Si la Représentation Consulaire d’Abidjan, en plus d’une réunion tenue mercredi dernier avec la communauté, a trouvé des relais sur facebook pour répandre l’information, c’est justement par ce même canal que quelques leaders de la communauté émettent leurs réserves. Le premier à réagir, ce samedi 20 avril sur sa page facebook, est Dominique Gnissi, Représentant de l’UNDD/Côte d’Ivoire. «Les élections burkinabè sont menacées», écrit-il. Et de se justifier : «Pour obtenir la CNIB, les burkinabè nés à l’étranger doivent fournir un certificat de nationalité. Les concernés sont d’accord, mais comment obtenir cette pièce depuis l’étranger ? Impossible. Il faut se rendre au Faso. Pour s’inscrire sur la liste électorale, il faut obligatoirement avoir la CNIB». En tout état de cause, le représentant du parti de Me Hermann Yaméogo en Côte d’Ivoire annonce que la résistance se prépare et qu’elle aura bel et bien lieu.

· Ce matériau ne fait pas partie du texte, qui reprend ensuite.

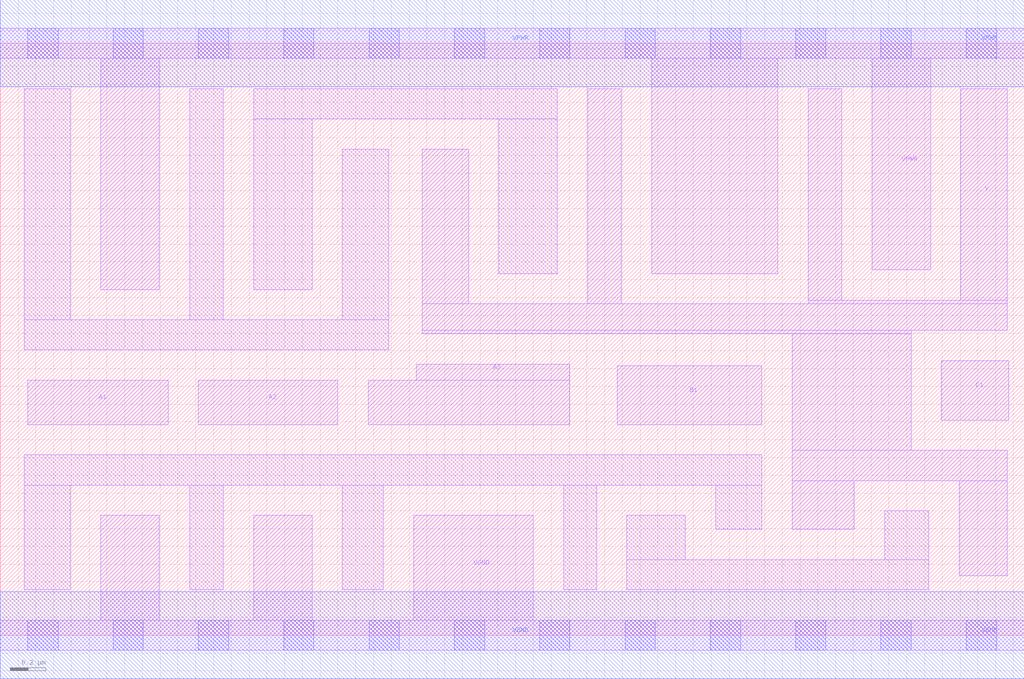
<source format=lef>
# Copyright 2020 The SkyWater PDK Authors
#
# Licensed under the Apache License, Version 2.0 (the "License");
# you may not use this file except in compliance with the License.
# You may obtain a copy of the License at
#
#     https://www.apache.org/licenses/LICENSE-2.0
#
# Unless required by applicable law or agreed to in writing, software
# distributed under the License is distributed on an "AS IS" BASIS,
# WITHOUT WARRANTIES OR CONDITIONS OF ANY KIND, either express or implied.
# See the License for the specific language governing permissions and
# limitations under the License.
#
# SPDX-License-Identifier: Apache-2.0

VERSION 5.7 ;
  NAMESCASESENSITIVE ON ;
  NOWIREEXTENSIONATPIN ON ;
  DIVIDERCHAR "/" ;
  BUSBITCHARS "[]" ;
UNITS
  DATABASE MICRONS 200 ;
END UNITS
MACRO sky130_fd_sc_lp__o311ai_2
  CLASS CORE ;
  SOURCE USER ;
  FOREIGN sky130_fd_sc_lp__o311ai_2 ;
  ORIGIN  0.000000  0.000000 ;
  SIZE  5.760000 BY  3.330000 ;
  SYMMETRY X Y R90 ;
  SITE unit ;
  PIN A1
    ANTENNAGATEAREA  0.630000 ;
    DIRECTION INPUT ;
    USE SIGNAL ;
    PORT
      LAYER li1 ;
        RECT 0.155000 1.185000 0.945000 1.435000 ;
    END
  END A1
  PIN A2
    ANTENNAGATEAREA  0.630000 ;
    DIRECTION INPUT ;
    USE SIGNAL ;
    PORT
      LAYER li1 ;
        RECT 1.115000 1.185000 1.900000 1.435000 ;
    END
  END A2
  PIN A3
    ANTENNAGATEAREA  0.630000 ;
    DIRECTION INPUT ;
    USE SIGNAL ;
    PORT
      LAYER li1 ;
        RECT 2.070000 1.185000 3.205000 1.435000 ;
        RECT 2.340000 1.435000 3.205000 1.525000 ;
    END
  END A3
  PIN B1
    ANTENNAGATEAREA  0.630000 ;
    DIRECTION INPUT ;
    USE SIGNAL ;
    PORT
      LAYER li1 ;
        RECT 3.470000 1.185000 4.285000 1.515000 ;
    END
  END B1
  PIN C1
    ANTENNAGATEAREA  0.630000 ;
    DIRECTION INPUT ;
    USE SIGNAL ;
    PORT
      LAYER li1 ;
        RECT 5.295000 1.210000 5.675000 1.545000 ;
    END
  END C1
  PIN Y
    ANTENNADIFFAREA  1.818600 ;
    DIRECTION OUTPUT ;
    USE SIGNAL ;
    PORT
      LAYER li1 ;
        RECT 2.375000 1.695000 5.125000 1.715000 ;
        RECT 2.375000 1.715000 5.665000 1.865000 ;
        RECT 2.375000 1.865000 2.635000 2.735000 ;
        RECT 3.305000 1.865000 3.495000 3.075000 ;
        RECT 4.455000 0.595000 4.805000 0.870000 ;
        RECT 4.455000 0.870000 5.665000 1.040000 ;
        RECT 4.455000 1.040000 5.125000 1.695000 ;
        RECT 4.545000 1.865000 5.665000 1.885000 ;
        RECT 4.545000 1.885000 4.735000 3.075000 ;
        RECT 5.395000 0.335000 5.665000 0.870000 ;
        RECT 5.405000 1.885000 5.665000 3.075000 ;
    END
  END Y
  PIN VGND
    DIRECTION INOUT ;
    USE GROUND ;
    PORT
      LAYER li1 ;
        RECT 0.000000 -0.085000 5.760000 0.085000 ;
        RECT 0.565000  0.085000 0.895000 0.675000 ;
        RECT 1.425000  0.085000 1.755000 0.675000 ;
        RECT 2.325000  0.085000 3.000000 0.675000 ;
      LAYER mcon ;
        RECT 0.155000 -0.085000 0.325000 0.085000 ;
        RECT 0.635000 -0.085000 0.805000 0.085000 ;
        RECT 1.115000 -0.085000 1.285000 0.085000 ;
        RECT 1.595000 -0.085000 1.765000 0.085000 ;
        RECT 2.075000 -0.085000 2.245000 0.085000 ;
        RECT 2.555000 -0.085000 2.725000 0.085000 ;
        RECT 3.035000 -0.085000 3.205000 0.085000 ;
        RECT 3.515000 -0.085000 3.685000 0.085000 ;
        RECT 3.995000 -0.085000 4.165000 0.085000 ;
        RECT 4.475000 -0.085000 4.645000 0.085000 ;
        RECT 4.955000 -0.085000 5.125000 0.085000 ;
        RECT 5.435000 -0.085000 5.605000 0.085000 ;
      LAYER met1 ;
        RECT 0.000000 -0.245000 5.760000 0.245000 ;
    END
  END VGND
  PIN VPWR
    DIRECTION INOUT ;
    USE POWER ;
    PORT
      LAYER li1 ;
        RECT 0.000000 3.245000 5.760000 3.415000 ;
        RECT 0.565000 1.945000 0.895000 3.245000 ;
        RECT 3.665000 2.035000 4.375000 3.245000 ;
        RECT 4.905000 2.055000 5.235000 3.245000 ;
      LAYER mcon ;
        RECT 0.155000 3.245000 0.325000 3.415000 ;
        RECT 0.635000 3.245000 0.805000 3.415000 ;
        RECT 1.115000 3.245000 1.285000 3.415000 ;
        RECT 1.595000 3.245000 1.765000 3.415000 ;
        RECT 2.075000 3.245000 2.245000 3.415000 ;
        RECT 2.555000 3.245000 2.725000 3.415000 ;
        RECT 3.035000 3.245000 3.205000 3.415000 ;
        RECT 3.515000 3.245000 3.685000 3.415000 ;
        RECT 3.995000 3.245000 4.165000 3.415000 ;
        RECT 4.475000 3.245000 4.645000 3.415000 ;
        RECT 4.955000 3.245000 5.125000 3.415000 ;
        RECT 5.435000 3.245000 5.605000 3.415000 ;
      LAYER met1 ;
        RECT 0.000000 3.085000 5.760000 3.575000 ;
    END
  END VPWR
  OBS
    LAYER li1 ;
      RECT 0.135000 0.255000 0.395000 0.845000 ;
      RECT 0.135000 0.845000 4.285000 1.015000 ;
      RECT 0.135000 1.605000 2.185000 1.775000 ;
      RECT 0.135000 1.775000 0.395000 3.075000 ;
      RECT 1.065000 0.255000 1.255000 0.845000 ;
      RECT 1.065000 1.775000 1.255000 3.075000 ;
      RECT 1.425000 1.945000 1.755000 2.905000 ;
      RECT 1.425000 2.905000 3.135000 3.075000 ;
      RECT 1.925000 0.255000 2.155000 0.845000 ;
      RECT 1.925000 1.775000 2.185000 2.735000 ;
      RECT 2.805000 2.035000 3.135000 2.905000 ;
      RECT 3.170000 0.255000 3.355000 0.845000 ;
      RECT 3.525000 0.255000 5.225000 0.425000 ;
      RECT 3.525000 0.425000 3.855000 0.675000 ;
      RECT 4.025000 0.595000 4.285000 0.845000 ;
      RECT 4.975000 0.425000 5.225000 0.700000 ;
  END
END sky130_fd_sc_lp__o311ai_2

</source>
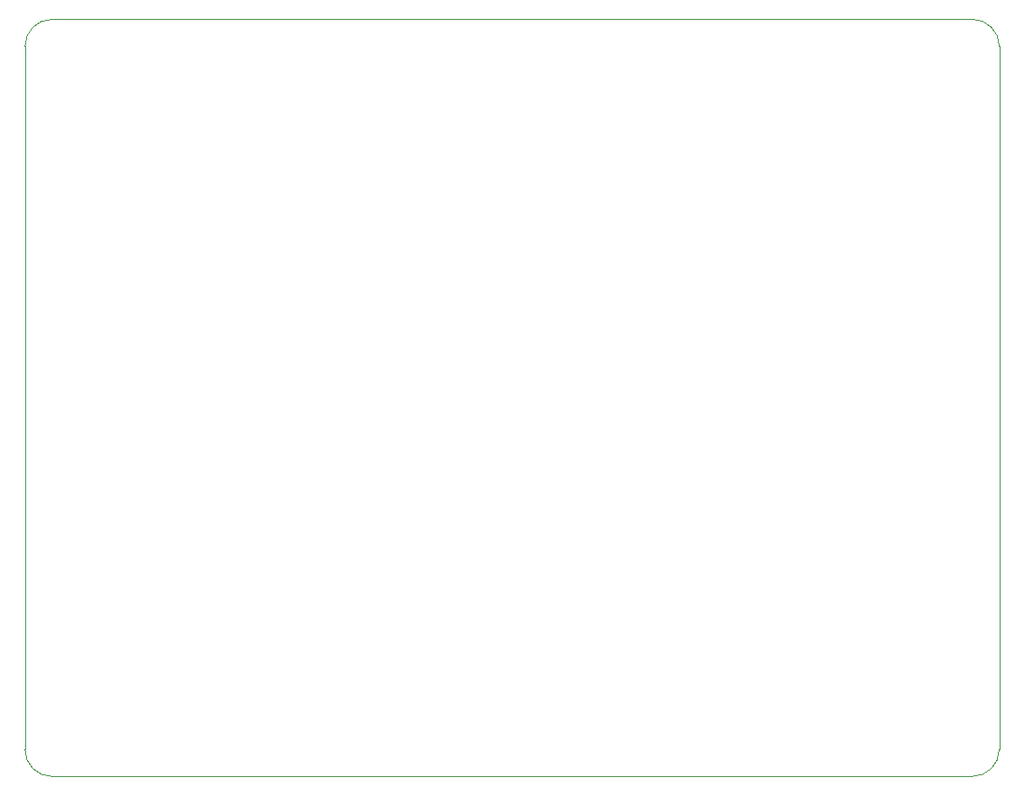
<source format=gbr>
%TF.GenerationSoftware,KiCad,Pcbnew,7.0.1-0*%
%TF.CreationDate,2023-05-31T07:57:39-06:00*%
%TF.ProjectId,PhaseD_Prototype,50686173-6544-45f5-9072-6f746f747970,rev?*%
%TF.SameCoordinates,Original*%
%TF.FileFunction,Profile,NP*%
%FSLAX46Y46*%
G04 Gerber Fmt 4.6, Leading zero omitted, Abs format (unit mm)*
G04 Created by KiCad (PCBNEW 7.0.1-0) date 2023-05-31 07:57:39*
%MOMM*%
%LPD*%
G01*
G04 APERTURE LIST*
%TA.AperFunction,Profile*%
%ADD10C,0.100000*%
%TD*%
G04 APERTURE END LIST*
D10*
X162560000Y-127000000D02*
G75*
G03*
X165100000Y-124460000I0J2540000D01*
G01*
X73660000Y-124460000D02*
G75*
G03*
X76200000Y-127000000I2540000J0D01*
G01*
X76200000Y-55880000D02*
G75*
G03*
X73660000Y-58420000I0J-2540000D01*
G01*
X165100000Y-58420000D02*
G75*
G03*
X162560000Y-55880000I-2540000J0D01*
G01*
X73660000Y-124460000D02*
X73660000Y-58420000D01*
X162560000Y-127000000D02*
X76200000Y-127000000D01*
X165100000Y-58420000D02*
X165100000Y-124460000D01*
X76200000Y-55880000D02*
X162560000Y-55880000D01*
M02*

</source>
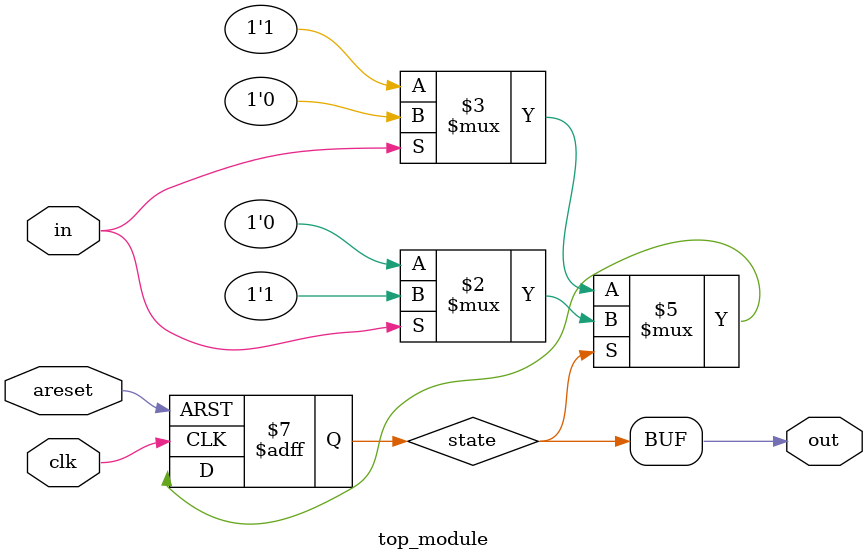
<source format=sv>
module top_module (
    input wire clk,
    input wire in,
    input wire areset,
    output wire out
);

    reg state;

    always @(posedge clk or posedge areset) begin
        if (areset)
            state <= 1'b0;
        else begin
            if (state)
                state <= in ? 1'b1 : 1'b0;
            else
                state <= in ? 1'b0 : 1'b1;
        end
    end

    assign out = state;
    
endmodule

</source>
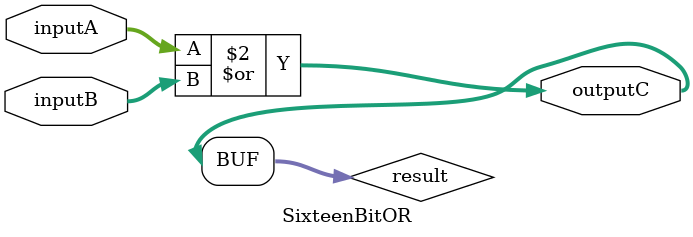
<source format=v>

module SixteenBitOR(inputA,inputB,outputC);
parameter k=16;
input  [k-1:0] inputA;
input  [k-1:0] inputB;
output [k-1:0] outputC;
wire   [k-1:0] inputA;
wire   [k-1:0] inputB;
reg    [k-1:0] outputC;

reg    [k-1:0] result;

always@(*)
begin
	result=inputA|inputB;
	outputC=result;
end
 
endmodule

</source>
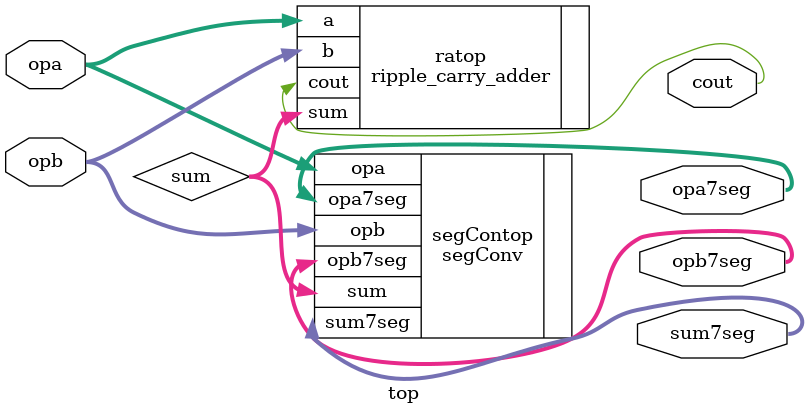
<source format=v>
`timescale 1ns/1ps

module top

#(
     parameter DATA_WIDTH = 3,
     parameter RESULT_WIDTH = 7
)

(
     input [DATA_WIDTH-1:0] opa,
     input [DATA_WIDTH-1:0] opb,
     output  cout,
     output  [RESULT_WIDTH-1:0] opa7seg,
     output  [RESULT_WIDTH-1:0] opb7seg,
     output  [RESULT_WIDTH-1:0] sum7seg

);

	wire [DATA_WIDTH-1:0] sum;

	(* DONT_TOUCH = "true" *) ripple_carry_adder #(.DATA_WIDTH(DATA_WIDTH))

	   ratop(
		.a(opa),
		.b(opb),
		.sum(sum),
		.cout(cout)
	   );

	segConv #(.DATA_WIDTH(DATA_WIDTH),.RESULT_WIDTH(RESULT_WIDTH))
	
	   segContop(
                .opa(opa),
                .opb(opb),
                .sum(sum),
		.opa7seg(opa7seg),
		.opb7seg(opb7seg),
		.sum7seg(sum7seg)		
	   );

endmodule


</source>
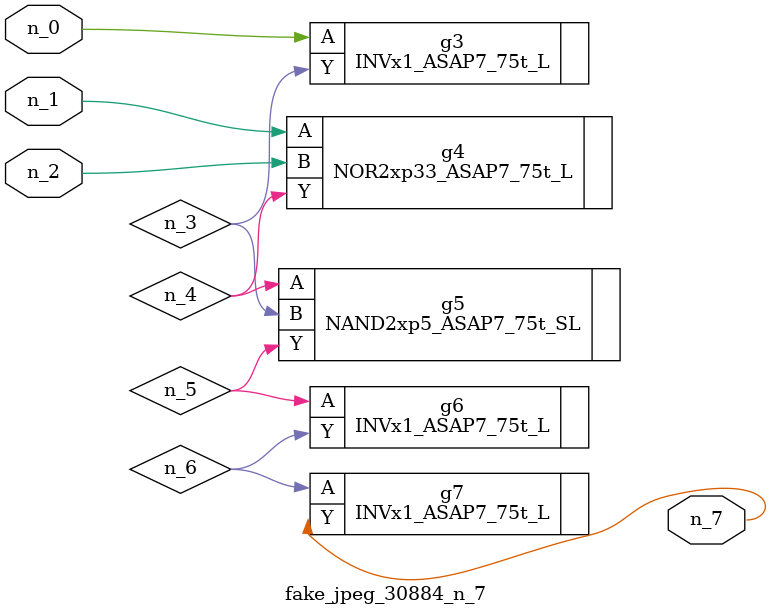
<source format=v>
module fake_jpeg_30884_n_7 (n_0, n_2, n_1, n_7);

input n_0;
input n_2;
input n_1;

output n_7;

wire n_3;
wire n_4;
wire n_6;
wire n_5;

INVx1_ASAP7_75t_L g3 ( 
.A(n_0),
.Y(n_3)
);

NOR2xp33_ASAP7_75t_L g4 ( 
.A(n_1),
.B(n_2),
.Y(n_4)
);

NAND2xp5_ASAP7_75t_SL g5 ( 
.A(n_4),
.B(n_3),
.Y(n_5)
);

INVx1_ASAP7_75t_L g6 ( 
.A(n_5),
.Y(n_6)
);

INVx1_ASAP7_75t_L g7 ( 
.A(n_6),
.Y(n_7)
);


endmodule
</source>
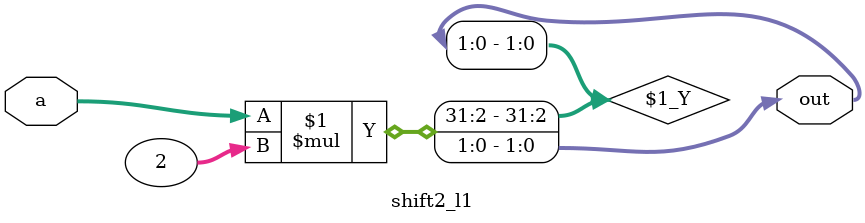
<source format=v>
module shift2_l1(
    input [1:0] a, // 输入a，2
    output [1:0] out // 输出sum
);

assign out = a * 2; // 逻辑左移

endmodule// 64位加法


</source>
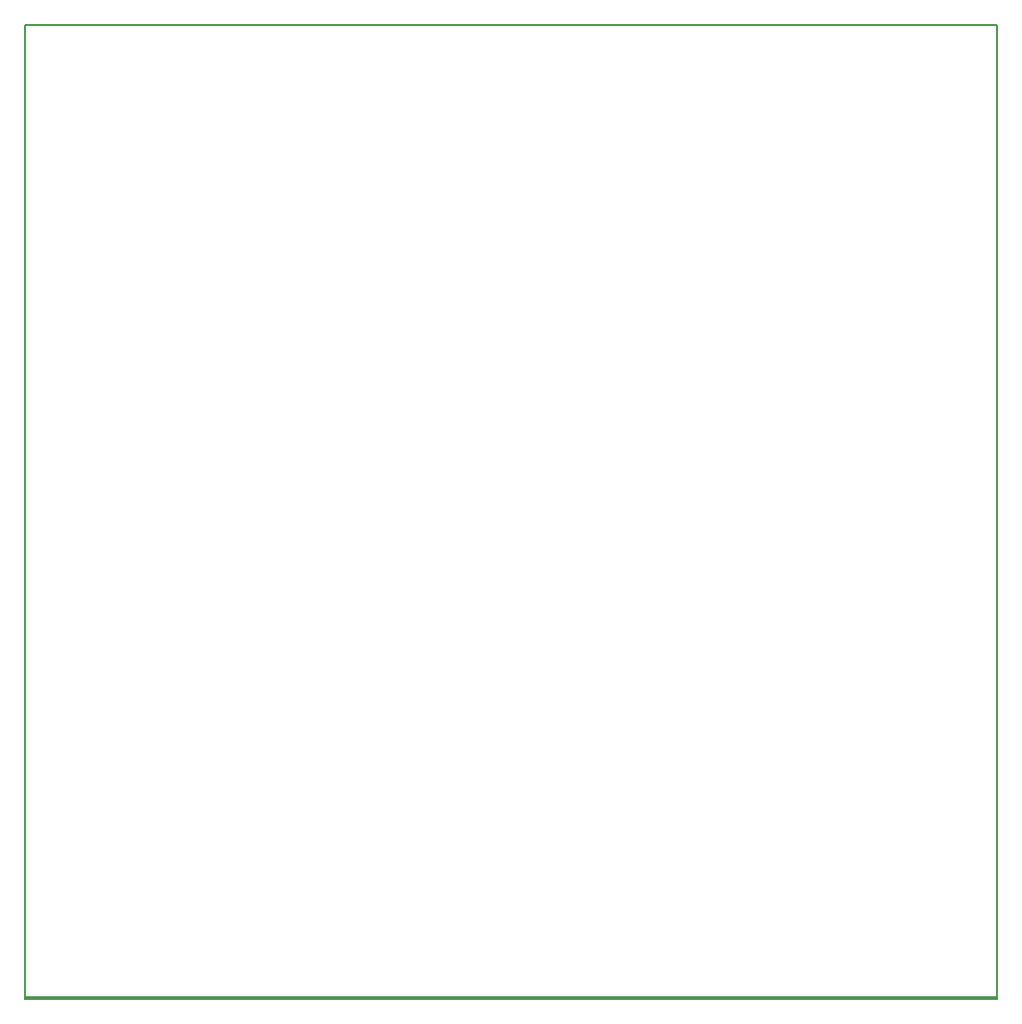
<source format=gm1>
G04 #@! TF.FileFunction,Profile,NP*
%FSLAX46Y46*%
G04 Gerber Fmt 4.6, Leading zero omitted, Abs format (unit mm)*
G04 Created by KiCad (PCBNEW 4.0.0-rc1-stable) date mer. 14 oct. 2015 22:56:32 CEST*
%MOMM*%
G01*
G04 APERTURE LIST*
%ADD10C,0.150000*%
G04 APERTURE END LIST*
D10*
X64008000Y-123825000D02*
X64008000Y-34925000D01*
X152908000Y-123825000D02*
X64008000Y-123825000D01*
X152908000Y-34925000D02*
X152908000Y-123825000D01*
X64008000Y-34925000D02*
X152908000Y-34925000D01*
X152908000Y-34925000D02*
X64008000Y-34925000D01*
X152908000Y-123952000D02*
X152908000Y-34925000D01*
X64008000Y-123952000D02*
X152908000Y-123952000D01*
X64008000Y-34925000D02*
X64008000Y-123952000D01*
M02*

</source>
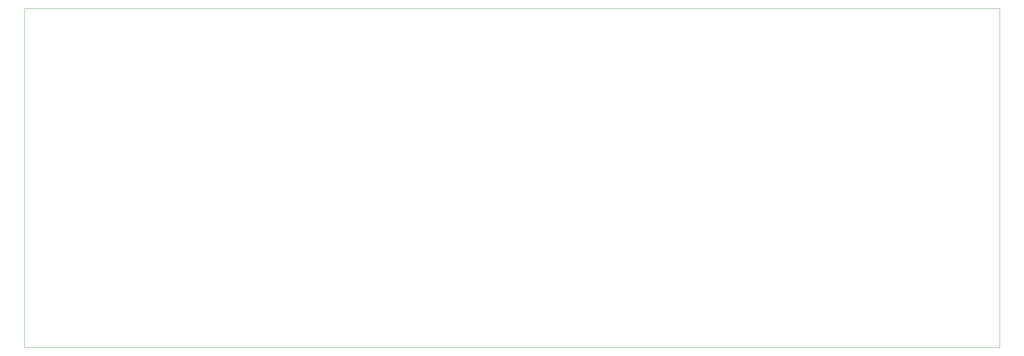
<source format=gm1>
G04 #@! TF.GenerationSoftware,KiCad,Pcbnew,(5.1.9)-1*
G04 #@! TF.CreationDate,2021-04-09T12:03:22+02:00*
G04 #@! TF.ProjectId,Yet Another AVR Fusebit Rescuer,59657420-416e-46f7-9468-657220415652,V1.1*
G04 #@! TF.SameCoordinates,Original*
G04 #@! TF.FileFunction,Profile,NP*
%FSLAX46Y46*%
G04 Gerber Fmt 4.6, Leading zero omitted, Abs format (unit mm)*
G04 Created by KiCad (PCBNEW (5.1.9)-1) date 2021-04-09 12:03:22*
%MOMM*%
%LPD*%
G01*
G04 APERTURE LIST*
G04 #@! TA.AperFunction,Profile*
%ADD10C,0.050000*%
G04 #@! TD*
G04 APERTURE END LIST*
D10*
X267970000Y-130810000D02*
X267970000Y-49530000D01*
X34290000Y-130810000D02*
X267970000Y-130810000D01*
X34290000Y-49530000D02*
X34290000Y-130810000D01*
X267970000Y-49530000D02*
X34290000Y-49530000D01*
M02*

</source>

Quelques heures après cette publication, le président de l’Association des Sans Voix, connu pour ses critiques par trop acerbes vis-à-vis des autorités Consulaires et diplomatiques enfonce la porte déjà ouverte. «Le parti au pouvoir, le MPP veut nous parachuter des agents du Burkina Faso pour nous gruger. Le gouvernement burkinabè a eu le tour de passe-passe pour engranger un bon pactole sur le dos de la diaspora», écrit Daouda Kaboré sur sa page facebook. Estimant que ce que la diaspora subit est un vol déguisé. C’est pourquoi, d’ailleurs, il appelle «à la protestation contre ce qu’il considère comme une «infamie». «Nous prévenons que le séjour de ces agents sera mouvementé», a-t-il conclu.